FlashSchNet: Fast and Accurate Coarse-Grained Neural Network Molecular Dynamics

2026-02-13Machine Learning

Machine LearningComputational Engineering, Finance, and Science
AI summary

The authors improved a type of AI model called SchNet that helps simulate how molecules move, making it much faster and more memory-efficient on GPUs. They did this by carefully managing how data moves inside the GPU, combining multiple steps to avoid repeating work, and using smart math tricks that reduce memory use without losing accuracy. Their new system, FlashSchNet, runs simulations faster than both the previous AI model and traditional methods, while keeping the same quality. This means researchers can simulate molecular dynamics more efficiently using GPUs.

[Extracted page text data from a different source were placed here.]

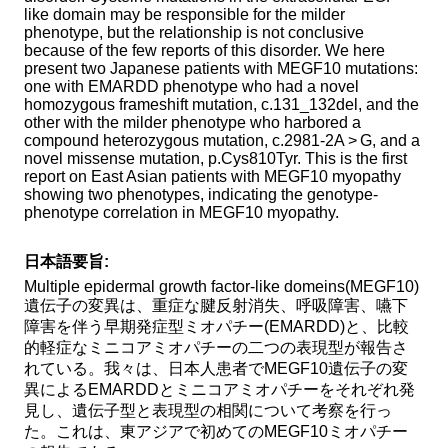
like domain may be responsible for the milder
phenotype, but the relationship is not conclusive
Method of provision
Find Samples
because of the few reports of this disorder. We here
present two Japanese patients with MEGF10 mutations:
Q&A
Access
one with EMARDD phenotype who had a novel
homozygous frameshift mutation, c.131_132del, and the
Contact Us
関連サイト
other with the milder phenotype who harbored a
compound heterozygous mutation, c.2981-2A > G, and a
ENGLISH
novel missense mutation, p.Cys810Tyr. This is the first
report on East Asian patients with MEGF10 myopathy
showing two phenotypes, indicating the genotype-
phenotype correlation in MEGF10 myopathy.
日本語要旨:
Multiple epidermal growth factor-like domeins(MEGF10)
遺伝子の変異は、重症な腱反射消失、呼吸障害、嚥下
障害を伴う早期発症型ミオパチー(EMARDD)と、比較
的軽症なミニコアミオパチーの二つの表現型が報告さ
れている。我々は、日本人患者でMEGF10遺伝子の変
異によるEMARDDとミニコアミオパチーをそれぞれ発
見し、遺伝子型と表現型の相関について考察を行っ
た。これは、東アジアで初めてのMEGF10ミオパチー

Graph Neural NetworksMolecular DynamicsSchNetGPU MemoryRadial Basis FunctionsMessage PassingQuantizationHigh-Bandwidth MemoryProtein Coarse-GrainingSimulation Throughput
Authors
Pingzhi Li, Hongxuan Li, Zirui Liu, Xingcheng Lin, Tianlong Chen
Abstract
Graph neural network (GNN) potentials such as SchNet improve the accuracy and transferability of molecular dynamics (MD) simulation by learning many-body interactions, but remain slower than classical force fields due to fragmented kernels and memory-bound pipelines that underutilize GPUs. We show that a missing principle is making GNN-MD IO-aware, carefully accounting for reads and writes between GPU high-bandwidth memory (HBM) and on-chip SRAM. We present FlashSchNet, an efficient and accurate IO-aware SchNet-style GNN-MD framework built on four techniques: (1) flash radial basis, which fuses pairwise distance computation, Gaussian basis expansion, and cosine envelope into a single tiled pass, computing each distance once and reusing it across all basis functions; (2) flash message passing, which fuses cutoff, neighbor gather, filter multiplication, and reduction to avoid materializing edge tensors in HBM; (3) flash aggregation, which reformulates scatter-add via CSR segment reduce, reducing atomic writes by a factor of feature dimension and enabling contention-free accumulation in both forward and backward passes; (4) channel-wise 16-bit quantization that exploits the low per-channel dynamic range in SchNet MLP weights to further improve throughput with negligible accuracy loss. On a single NVIDIA RTX PRO 6000, FlashSchNet achieves 1000 ns/day aggregate simulation throughput over 64 parallel replicas on coarse-grained (CG) protein containing 269 beads (6.5x faster than CGSchNet baseline with 80% reduction of peak memory), surpassing classical force fields (e.g. MARTINI) while retaining SchNet-level accuracy and transferability.